### Directive
Reproduce every one of the entries below verbatim, character for character.

↓

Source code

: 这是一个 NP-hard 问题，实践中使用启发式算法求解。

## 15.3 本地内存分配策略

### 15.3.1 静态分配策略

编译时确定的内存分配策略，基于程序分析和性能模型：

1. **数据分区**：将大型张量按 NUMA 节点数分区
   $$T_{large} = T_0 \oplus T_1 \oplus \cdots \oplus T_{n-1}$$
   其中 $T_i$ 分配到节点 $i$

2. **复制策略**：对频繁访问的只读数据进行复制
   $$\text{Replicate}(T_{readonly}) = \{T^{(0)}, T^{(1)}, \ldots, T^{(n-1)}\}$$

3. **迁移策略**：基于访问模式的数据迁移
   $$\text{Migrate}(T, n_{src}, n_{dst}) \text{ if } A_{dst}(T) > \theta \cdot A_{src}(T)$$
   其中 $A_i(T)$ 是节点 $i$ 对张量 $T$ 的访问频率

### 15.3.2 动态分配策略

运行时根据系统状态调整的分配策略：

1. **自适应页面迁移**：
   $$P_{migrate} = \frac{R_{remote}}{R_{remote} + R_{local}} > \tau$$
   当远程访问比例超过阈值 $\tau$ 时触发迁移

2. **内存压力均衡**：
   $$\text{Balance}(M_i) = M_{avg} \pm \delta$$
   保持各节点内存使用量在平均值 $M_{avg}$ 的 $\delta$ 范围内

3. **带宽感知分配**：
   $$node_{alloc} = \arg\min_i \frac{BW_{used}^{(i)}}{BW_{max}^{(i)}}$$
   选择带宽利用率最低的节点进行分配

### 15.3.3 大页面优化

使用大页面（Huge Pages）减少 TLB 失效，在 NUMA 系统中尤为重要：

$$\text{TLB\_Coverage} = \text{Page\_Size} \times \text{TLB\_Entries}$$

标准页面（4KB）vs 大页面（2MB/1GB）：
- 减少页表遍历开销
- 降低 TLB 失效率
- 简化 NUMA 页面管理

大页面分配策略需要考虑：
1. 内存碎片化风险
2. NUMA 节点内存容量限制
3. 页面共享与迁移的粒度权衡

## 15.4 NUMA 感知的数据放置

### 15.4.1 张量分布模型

↑

### Exercise solution
Source code

: 这是一个 NP-hard 问题，实践中使用启发式算法求解。

## 15.3 本地内存分配策略

### 15.3.1 静态分配策略

编译时确定的内存分配策略，基于程序分析和性能模型：

1. **数据分区**：将大型张量按 NUMA 节点数分区
   $$T_{large} = T_0 \oplus T_1 \oplus \cdots \oplus T_{n-1}$$
   其中 $T_i$ 分配到节点 $i$

2. **复制策略**：对频繁访问的只读数据进行复制
   $$\text{Replicate}(T_{readonly}) = \{T^{(0)}, T^{(1)}, \ldots, T^{(n-1)}\}$$

3. **迁移策略**：基于访问模式的数据迁移
   $$\text{Migrate}(T, n_{src}, n_{dst}) \text{ if } A_{dst}(T) > \theta \cdot A_{src}(T)$$
   其中 $A_i(T)$ 是节点 $i$ 对张量 $T$ 的访问频率

### 15.3.2 动态分配策略

运行时根据系统状态调整的分配策略：

1. **自适应页面迁移**：
   $$P_{migrate} = \frac{R_{remote}}{R_{remote} + R_{local}} > \tau$$
   当远程访问比例超过阈值 $\tau$ 时触发迁移

2. **内存压力均衡**：
   $$\text{Balance}(M_i) = M_{avg} \pm \delta$$
   保持各节点内存使用量在平均值 $M_{avg}$ 的 $\delta$ 范围内

3. **带宽感知分配**：
   $$node_{alloc} = \arg\min_i \frac{BW_{used}^{(i)}}{BW_{max}^{(i)}}$$
   选择带宽利用率最低的节点进行分配

### 15.3.3 大页面优化

使用大页面（Huge Pages）减少 TLB 失效，在 NUMA 系统中尤为重要：

$$\text{TLB\_Coverage} = \text{Page\_Size} \times \text{TLB\_Entries}$$

标准页面（4KB）vs 大页面（2MB/1GB）：
- 减少页表遍历开销
- 降低 TLB 失效率
- 简化 NUMA 页面管理

大页面分配策略需要考虑：
1. 内存碎片化风险
2. NUMA 节点内存容量限制
3. 页面共享与迁移的粒度权衡

## 15.4 NUMA 感知的数据放置

### 15.4.1 张量分布模型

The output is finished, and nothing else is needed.